_AIM OF THE EXERCISE_
Go through the entries below and copy each line that holds the word "Parc".

DATA UNDER STUDY START

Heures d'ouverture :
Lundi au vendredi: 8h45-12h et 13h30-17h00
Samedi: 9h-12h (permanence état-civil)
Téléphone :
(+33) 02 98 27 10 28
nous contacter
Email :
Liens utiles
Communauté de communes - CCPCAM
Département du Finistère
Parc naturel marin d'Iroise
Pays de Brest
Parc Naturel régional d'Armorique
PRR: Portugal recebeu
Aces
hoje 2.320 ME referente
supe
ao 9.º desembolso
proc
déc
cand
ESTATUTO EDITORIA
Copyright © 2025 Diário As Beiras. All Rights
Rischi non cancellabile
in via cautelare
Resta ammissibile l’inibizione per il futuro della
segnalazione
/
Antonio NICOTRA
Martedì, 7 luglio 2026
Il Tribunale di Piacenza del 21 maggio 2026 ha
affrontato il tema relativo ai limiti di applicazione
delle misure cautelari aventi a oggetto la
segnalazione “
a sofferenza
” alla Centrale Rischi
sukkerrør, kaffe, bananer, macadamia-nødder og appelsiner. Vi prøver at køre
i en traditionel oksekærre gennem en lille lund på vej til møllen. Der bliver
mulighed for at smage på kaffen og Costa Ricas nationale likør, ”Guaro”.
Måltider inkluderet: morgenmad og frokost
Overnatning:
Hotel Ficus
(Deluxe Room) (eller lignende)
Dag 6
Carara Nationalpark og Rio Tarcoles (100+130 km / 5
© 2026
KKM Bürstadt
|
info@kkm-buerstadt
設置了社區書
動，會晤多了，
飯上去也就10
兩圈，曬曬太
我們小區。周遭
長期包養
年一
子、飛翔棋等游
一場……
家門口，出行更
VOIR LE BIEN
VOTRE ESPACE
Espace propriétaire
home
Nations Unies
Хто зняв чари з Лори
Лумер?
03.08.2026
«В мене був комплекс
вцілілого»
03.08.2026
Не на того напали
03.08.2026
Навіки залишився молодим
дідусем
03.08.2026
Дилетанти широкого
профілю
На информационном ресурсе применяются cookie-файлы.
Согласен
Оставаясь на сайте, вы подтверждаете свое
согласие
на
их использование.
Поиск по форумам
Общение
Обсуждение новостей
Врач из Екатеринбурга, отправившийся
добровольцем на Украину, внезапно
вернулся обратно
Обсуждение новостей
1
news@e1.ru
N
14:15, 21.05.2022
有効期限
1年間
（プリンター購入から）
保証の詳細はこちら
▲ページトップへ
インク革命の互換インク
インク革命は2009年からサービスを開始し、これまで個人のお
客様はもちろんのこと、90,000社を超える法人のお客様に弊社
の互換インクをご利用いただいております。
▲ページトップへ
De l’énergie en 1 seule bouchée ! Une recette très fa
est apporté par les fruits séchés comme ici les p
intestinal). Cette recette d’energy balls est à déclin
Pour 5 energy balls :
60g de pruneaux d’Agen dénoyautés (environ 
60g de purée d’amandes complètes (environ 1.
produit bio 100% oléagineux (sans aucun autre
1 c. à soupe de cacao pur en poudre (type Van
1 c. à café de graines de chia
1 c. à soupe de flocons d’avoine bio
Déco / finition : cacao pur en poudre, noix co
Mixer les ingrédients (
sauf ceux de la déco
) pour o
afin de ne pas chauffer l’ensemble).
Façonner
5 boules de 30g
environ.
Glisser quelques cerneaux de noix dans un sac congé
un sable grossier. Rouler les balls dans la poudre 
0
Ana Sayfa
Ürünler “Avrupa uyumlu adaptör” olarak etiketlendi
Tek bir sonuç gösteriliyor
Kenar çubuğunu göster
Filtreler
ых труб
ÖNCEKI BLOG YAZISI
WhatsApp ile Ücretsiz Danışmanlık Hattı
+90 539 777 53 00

DATA UNDER STUDY END

_OUTPUT BELOW_
Parc naturel marin d'Iroise
Parc Naturel régional d'Armorique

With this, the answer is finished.